El próximo gobierno y el próximo Congreso tienen el deber histórico de sentarse a negociar unos Pactos del Bicentenario. No se trata de una solución política o de un gesto de buena voluntad. Es una cuestión de vida o muerte. Es una cuestión de supervivencia. O pactamos en los temas esenciales o el país colapsa hasta abrir las puertas del radicalismo. La absurda guerra civil política que nos ha conducido al desastre tiene que terminar. El Estado no puede actuar como un órgano de represión porque eso es propio de las dictaduras, no de las democracias libres. Si queda algo de sentido común, el país debe sentarse a negociar un mínimo común que nos permita llegar al Bicentenario como una sociedad viable, no como la tierra de Caín y Abel. El pacto se impone para salvar al Perú.
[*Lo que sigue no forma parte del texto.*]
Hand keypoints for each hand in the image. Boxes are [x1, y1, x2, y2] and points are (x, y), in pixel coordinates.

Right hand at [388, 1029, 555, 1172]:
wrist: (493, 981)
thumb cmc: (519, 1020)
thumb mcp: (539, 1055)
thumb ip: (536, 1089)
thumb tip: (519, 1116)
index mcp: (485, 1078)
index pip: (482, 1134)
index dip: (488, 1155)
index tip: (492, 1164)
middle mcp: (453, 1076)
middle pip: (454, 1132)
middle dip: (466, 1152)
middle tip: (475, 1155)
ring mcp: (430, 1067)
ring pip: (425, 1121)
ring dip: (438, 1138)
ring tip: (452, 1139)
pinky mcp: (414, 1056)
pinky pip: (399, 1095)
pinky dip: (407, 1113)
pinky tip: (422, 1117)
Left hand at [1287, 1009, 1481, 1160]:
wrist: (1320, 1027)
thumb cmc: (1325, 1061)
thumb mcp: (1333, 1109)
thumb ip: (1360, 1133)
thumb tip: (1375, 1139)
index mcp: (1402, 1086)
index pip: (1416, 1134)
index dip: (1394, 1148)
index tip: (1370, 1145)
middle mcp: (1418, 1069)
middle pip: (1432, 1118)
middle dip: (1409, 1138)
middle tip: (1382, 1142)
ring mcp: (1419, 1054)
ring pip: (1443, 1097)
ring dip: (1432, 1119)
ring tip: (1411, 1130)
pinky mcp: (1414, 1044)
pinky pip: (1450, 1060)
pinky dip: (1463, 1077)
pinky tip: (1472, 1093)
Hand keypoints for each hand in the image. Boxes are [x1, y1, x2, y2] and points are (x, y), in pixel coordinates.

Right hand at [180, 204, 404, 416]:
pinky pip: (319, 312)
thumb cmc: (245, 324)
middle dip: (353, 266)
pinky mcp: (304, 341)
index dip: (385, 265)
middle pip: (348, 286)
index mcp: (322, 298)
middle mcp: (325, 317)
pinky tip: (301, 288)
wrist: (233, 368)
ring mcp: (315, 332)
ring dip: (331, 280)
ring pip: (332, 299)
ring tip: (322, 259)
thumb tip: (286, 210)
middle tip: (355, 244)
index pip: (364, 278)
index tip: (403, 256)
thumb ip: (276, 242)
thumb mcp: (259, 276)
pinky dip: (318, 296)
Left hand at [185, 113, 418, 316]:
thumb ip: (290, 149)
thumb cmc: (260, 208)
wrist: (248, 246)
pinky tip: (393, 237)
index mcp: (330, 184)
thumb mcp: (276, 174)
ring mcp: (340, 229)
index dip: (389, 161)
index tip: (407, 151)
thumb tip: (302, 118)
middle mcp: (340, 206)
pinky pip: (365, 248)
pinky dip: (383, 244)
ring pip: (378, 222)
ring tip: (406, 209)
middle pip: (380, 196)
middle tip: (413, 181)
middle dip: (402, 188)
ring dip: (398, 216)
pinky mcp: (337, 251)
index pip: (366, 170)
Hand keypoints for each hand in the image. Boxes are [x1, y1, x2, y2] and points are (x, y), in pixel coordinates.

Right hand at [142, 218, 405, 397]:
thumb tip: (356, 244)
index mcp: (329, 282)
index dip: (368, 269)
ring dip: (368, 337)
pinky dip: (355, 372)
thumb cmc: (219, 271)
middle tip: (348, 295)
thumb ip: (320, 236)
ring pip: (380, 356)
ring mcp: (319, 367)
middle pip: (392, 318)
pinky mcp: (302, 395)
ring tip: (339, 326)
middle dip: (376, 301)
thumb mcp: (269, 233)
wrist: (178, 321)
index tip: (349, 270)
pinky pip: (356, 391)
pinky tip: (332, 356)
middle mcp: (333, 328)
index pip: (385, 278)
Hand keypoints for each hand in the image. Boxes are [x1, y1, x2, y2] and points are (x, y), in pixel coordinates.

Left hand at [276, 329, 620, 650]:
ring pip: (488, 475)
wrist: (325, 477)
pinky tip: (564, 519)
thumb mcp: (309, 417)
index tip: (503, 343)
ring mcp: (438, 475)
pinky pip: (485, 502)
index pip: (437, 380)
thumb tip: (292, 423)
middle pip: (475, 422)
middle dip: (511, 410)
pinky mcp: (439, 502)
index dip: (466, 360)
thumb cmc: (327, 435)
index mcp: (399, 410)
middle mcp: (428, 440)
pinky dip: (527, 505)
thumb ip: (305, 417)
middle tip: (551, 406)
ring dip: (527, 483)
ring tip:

No solucionaremos la grave crisis de la salud pública, la postración de la administración estatal y el apocalipsis económico que se avecina si continuamos fomentando un escenario de polarización y violencia. La persecución política tiene que terminar. Todos los esfuerzos nacionales deben conducirnos a gestionar la hecatombe del Bicentenario o de lo contrario el Perú quedará exangüe y demolido. La guerra con Chile nos pilló desunidos, la derrota fue larvada en nuestro cainismo fratricida. O pactamos por nuestros hijos o el abismo de la división destruirá lo que queda de la democracia peruana.

La clase dirigente debe comprender que no habrá una victoria total para ninguna facción. Muy por el contrario, todos son debilitados en un gobierno jacobino, todos salen derrotados, lo que siempre es aprovechado por el bonapartismo autocrático. O democracia o tiranía. A eso se reduce la cuestión.